(Records)
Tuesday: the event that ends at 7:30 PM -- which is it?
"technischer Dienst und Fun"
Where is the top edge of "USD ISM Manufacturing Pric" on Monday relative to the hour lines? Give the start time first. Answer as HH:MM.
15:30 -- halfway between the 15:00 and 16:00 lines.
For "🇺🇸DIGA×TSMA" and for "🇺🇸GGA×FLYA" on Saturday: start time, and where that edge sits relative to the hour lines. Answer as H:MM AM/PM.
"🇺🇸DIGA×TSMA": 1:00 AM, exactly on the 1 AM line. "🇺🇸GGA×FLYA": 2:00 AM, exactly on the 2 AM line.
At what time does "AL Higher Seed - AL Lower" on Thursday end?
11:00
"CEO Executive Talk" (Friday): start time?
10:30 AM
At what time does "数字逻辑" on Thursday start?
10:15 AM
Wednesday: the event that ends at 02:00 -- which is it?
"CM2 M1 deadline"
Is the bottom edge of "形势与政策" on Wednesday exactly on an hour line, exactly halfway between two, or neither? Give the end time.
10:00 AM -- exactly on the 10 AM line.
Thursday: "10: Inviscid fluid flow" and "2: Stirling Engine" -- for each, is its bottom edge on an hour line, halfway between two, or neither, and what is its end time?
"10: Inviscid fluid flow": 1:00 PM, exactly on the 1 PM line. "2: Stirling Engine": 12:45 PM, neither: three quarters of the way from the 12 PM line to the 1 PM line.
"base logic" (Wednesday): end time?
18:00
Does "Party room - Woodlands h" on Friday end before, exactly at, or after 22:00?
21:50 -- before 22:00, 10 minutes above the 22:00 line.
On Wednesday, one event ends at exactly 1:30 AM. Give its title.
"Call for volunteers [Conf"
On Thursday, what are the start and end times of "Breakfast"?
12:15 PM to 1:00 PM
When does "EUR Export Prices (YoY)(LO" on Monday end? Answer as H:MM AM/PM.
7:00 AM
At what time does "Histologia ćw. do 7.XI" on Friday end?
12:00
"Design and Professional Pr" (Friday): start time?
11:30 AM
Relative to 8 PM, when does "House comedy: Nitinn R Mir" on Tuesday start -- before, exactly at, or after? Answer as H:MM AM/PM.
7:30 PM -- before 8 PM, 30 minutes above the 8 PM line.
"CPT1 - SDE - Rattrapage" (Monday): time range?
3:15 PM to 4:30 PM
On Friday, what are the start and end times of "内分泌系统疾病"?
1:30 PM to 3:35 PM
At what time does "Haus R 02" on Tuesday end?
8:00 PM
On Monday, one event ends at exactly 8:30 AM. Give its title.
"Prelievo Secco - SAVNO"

__Aim of the exercise__
Write out each of the lines above exactly as they appear, from the first to the last.

__Reply to the exercise__
Tuesday: the event that ends at 7:30 PM -- which is it?
"technischer Dienst und Fun"
Where is the top edge of "USD ISM Manufacturing Pric" on Monday relative to the hour lines? Give the start time first. Answer as HH:MM.
15:30 -- halfway between the 15:00 and 16:00 lines.
For "🇺🇸DIGA×TSMA" and for "🇺🇸GGA×FLYA" on Saturday: start time, and where that edge sits relative to the hour lines. Answer as H:MM AM/PM.
"🇺🇸DIGA×TSMA": 1:00 AM, exactly on the 1 AM line. "🇺🇸GGA×FLYA": 2:00 AM, exactly on the 2 AM line.
At what time does "AL Higher Seed - AL Lower" on Thursday end?
11:00
"CEO Executive Talk" (Friday): start time?
10:30 AM
At what time does "数字逻辑" on Thursday start?
10:15 AM
Wednesday: the event that ends at 02:00 -- which is it?
"CM2 M1 deadline"
Is the bottom edge of "形势与政策" on Wednesday exactly on an hour line, exactly halfway between two, or neither? Give the end time.
10:00 AM -- exactly on the 10 AM line.
Thursday: "10: Inviscid fluid flow" and "2: Stirling Engine" -- for each, is its bottom edge on an hour line, halfway between two, or neither, and what is its end time?
"10: Inviscid fluid flow": 1:00 PM, exactly on the 1 PM line. "2: Stirling Engine": 12:45 PM, neither: three quarters of the way from the 12 PM line to the 1 PM line.
"base logic" (Wednesday): end time?
18:00
Does "Party room - Woodlands h" on Friday end before, exactly at, or after 22:00?
21:50 -- before 22:00, 10 minutes above the 22:00 line.
On Wednesday, one event ends at exactly 1:30 AM. Give its title.
"Call for volunteers [Conf"
On Thursday, what are the start and end times of "Breakfast"?
12:15 PM to 1:00 PM
When does "EUR Export Prices (YoY)(LO" on Monday end? Answer as H:MM AM/PM.
7:00 AM
At what time does "Histologia ćw. do 7.XI" on Friday end?
12:00
"Design and Professional Pr" (Friday): start time?
11:30 AM
Relative to 8 PM, when does "House comedy: Nitinn R Mir" on Tuesday start -- before, exactly at, or after? Answer as H:MM AM/PM.
7:30 PM -- before 8 PM, 30 minutes above the 8 PM line.
"CPT1 - SDE - Rattrapage" (Monday): time range?
3:15 PM to 4:30 PM
On Friday, what are the start and end times of "内分泌系统疾病"?
1:30 PM to 3:35 PM
At what time does "Haus R 02" on Tuesday end?
8:00 PM
On Monday, one event ends at exactly 8:30 AM. Give its title.
"Prelievo Secco - SAVNO"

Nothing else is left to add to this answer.